Im gemeinsamen Regierungsprogramm von CSU und CDU stehe, dass sich Verhältnisse wie 2015 nicht wiederholen dürfen. Auch die Wichtigkeit der Leitkultur in Deutschland sei dort betont. Weiteres habe die CSU in ihrem Bayernplan festgeschrieben. So einen Bayernplan habe es schon 2013 gegeben, und die CSU habe Wort gehalten und alles darin Angekündigte umgesetzt. Das wolle man auch beim neuen Bayernplan so halten, der für Sicherung und Wohlstand stehe. Die CSU wolle Steuersenkungen für alle und nicht wie andere Senkungen auf der einen Seite durch Erhöhungen auf der anderen kompensieren. Die CSU garantiere den Menschen eine Steuerentlastung von mindestens 15 Milliarden Euro und wolle zusätzlich ab 2020 den Solidaritätszuschlag abschaffen. Sie werde alles Menschenmöglich für die Sicherheit der Bevölkerung tun. Sie garantiere den Menschen eine gleichwertige flächendeckende Versorgung in Stadt du Land und werde dafür sorgen, dass sicher der Zustand vom Herbst 2015 nicht wiederholen wird.
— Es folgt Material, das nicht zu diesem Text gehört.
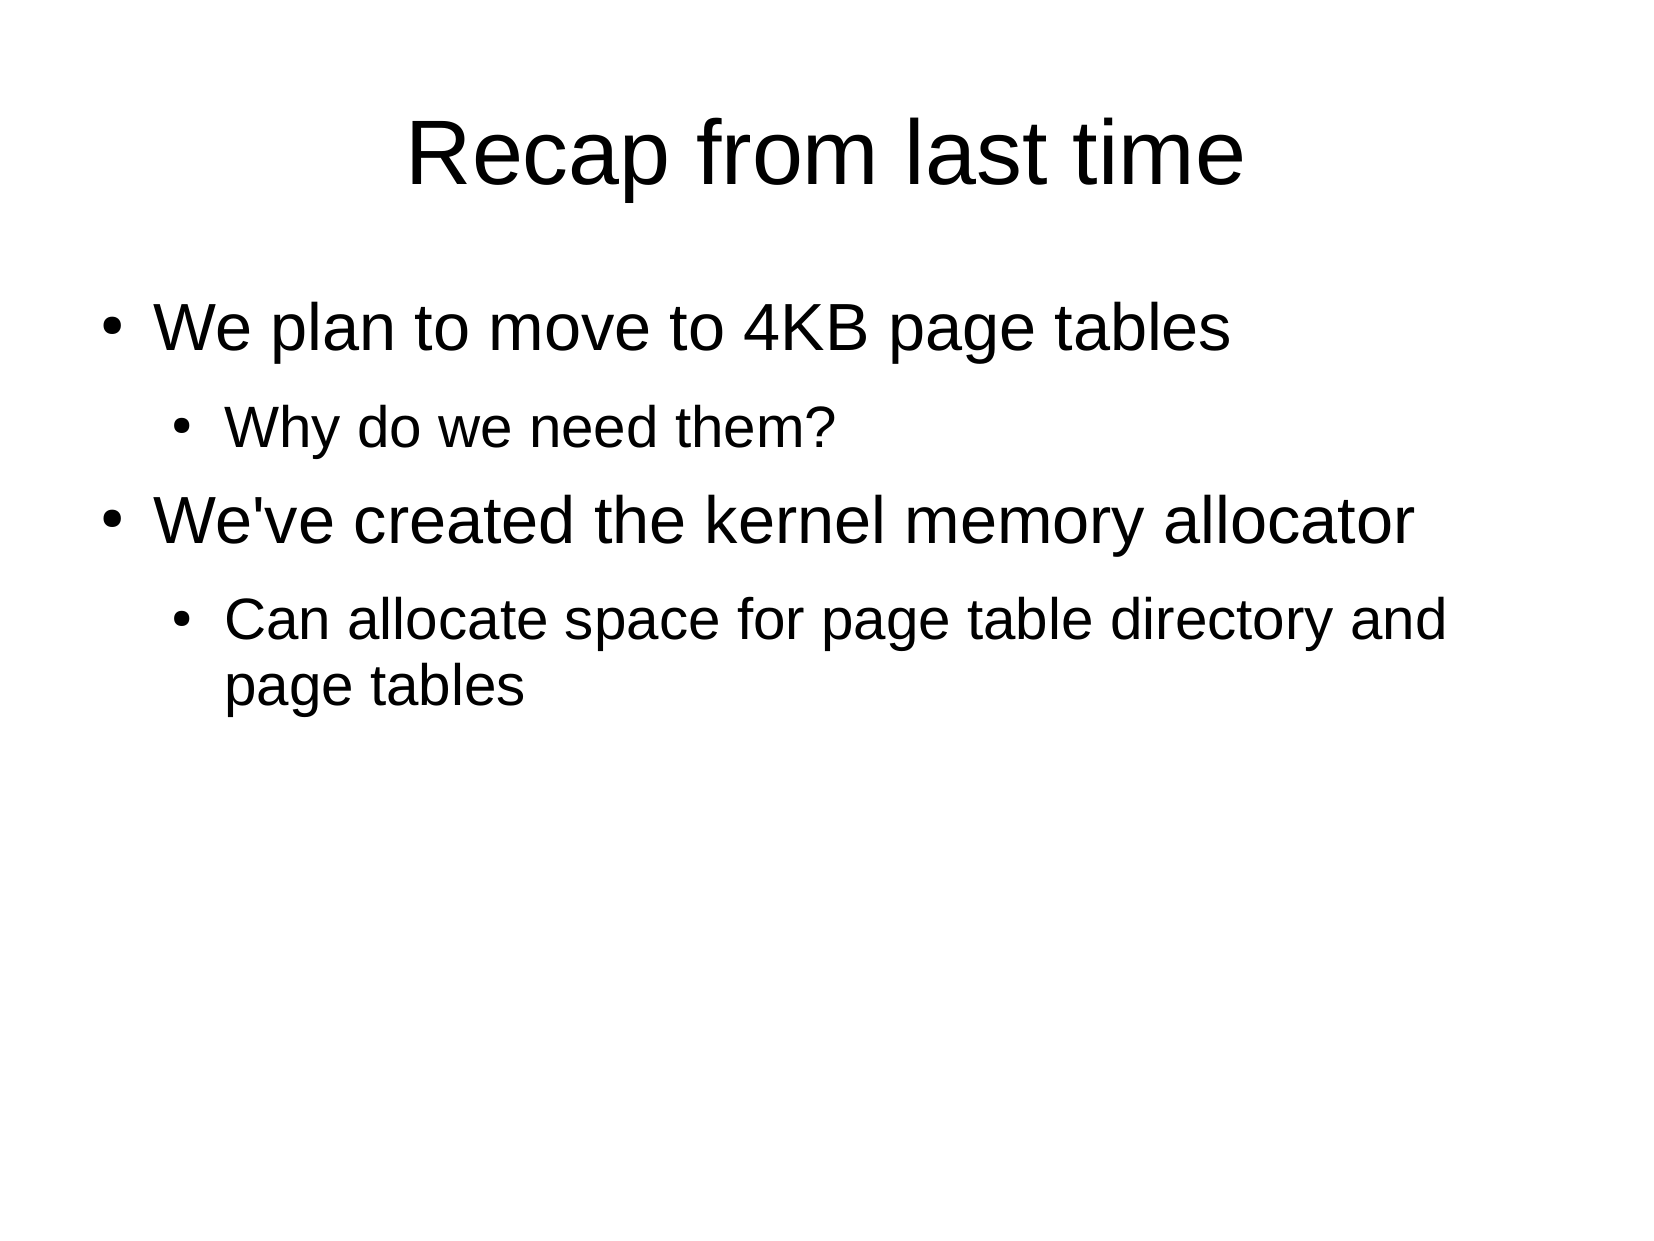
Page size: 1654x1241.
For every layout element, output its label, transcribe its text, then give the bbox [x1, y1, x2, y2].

title Recap from last time [82, 49, 1571, 257]
list We plan to move to 4KB page tables Why do we need them? We've created the kernel memory allocator Can allocate space for page table directory and page tables [82, 290, 1571, 1010]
Dazu gebe es einem effektiven Maßnahmenplan mit Kontrolle der Grenzen, Reduzierung der Migrationsströme, Obergrenze und Bekämpfung der Fluchtursachen. Integration müsse nach dem Maßstab unserer Leitkultur erfolgen. „Kinder gehören in die Schule und nicht vor dem Traualtar“, verdeutlichte Scheuer einen Teilaspekt. Man sei für das Verbot der Vollverschleierung in der Öffentlichkeit, denn: „Wer mit uns spricht, muss sein Gesicht zeigen!“

Es gebe bei der Aufnahme von Flüchtlingen eine Belastungsgrenze, mit dem Hinweis darauf solle man auch Druck auf die EU ausüben. Die CSU habe nach 2015 schon eine notwendige Begrenzung der Zuwanderung erreicht. Im Übrigen solle die Zuwanderung denen offenstehen, „die uns nutzen und nicht denen, die uns ausnutzen“. Man wolle keine Zuwanderung in die sozialen Sicherungssysteme. Der Familiennachzug für Flüchtlinge solle über 2018 hinaus weiter ausgesetzt bleiben. Dafür arbeite man mit Entwicklungsminister Müller und der Kanzlerin daran, dass Flüchtlinge künftig bei einsprechend veränderten Verhältnissen wieder in ihre Heimat zurückkehren können.

Scheuer ging auf viele weitere Aspekte ein und betonte: „Es lohnt sich, in Bayern zu leben und von der hohen Lebensqualität zu profitieren!“ In Bayern habe man Vollbeschäftigung und einen soliden Staatshaushalt, mit dem man über Bildung und Forschung Chancen für die Zukunft verberge und zusätzlich auch noch viel investiere. In Nordrhein-Westfalen habe man eine Pro-Kopf-Verschuldung des Landes von 10.700 Euro mit steigender Tendenz. In Bayern betrage die Pro-Kopf-Verschuldung derzeit von 2.300 Euro mit fallender Tendenz und dem Ziel, bis 2030 auf null zurückzuführen. Das sei auch durch die Tatsache möglich geworden, dass Bayern seit 60 Jahren on CSU-Ministerpräsidenten geführt wird.

Eine starke CSU könne auch entsprechenden Einfluss auf die Bundespolitik neben. Um Deutschland in der Erfolgsspur zu halten, brauche die CSU bei der Bundestagswahl beide Stimmen der Wähler. „Bei Landtagswahlen haben die Wähler, die AfD gewählt haben, rot-grün bekommen““, warnt Scheuer. Er wurde nicht nur mit starkem Beifall sondern auch mit heimischen Produkten als Wegzehrung von Bürgermeister Bernhard Kern, Bräu Stefan Wieninger und den heimischen CSU-Repräsentanten verabschiedet.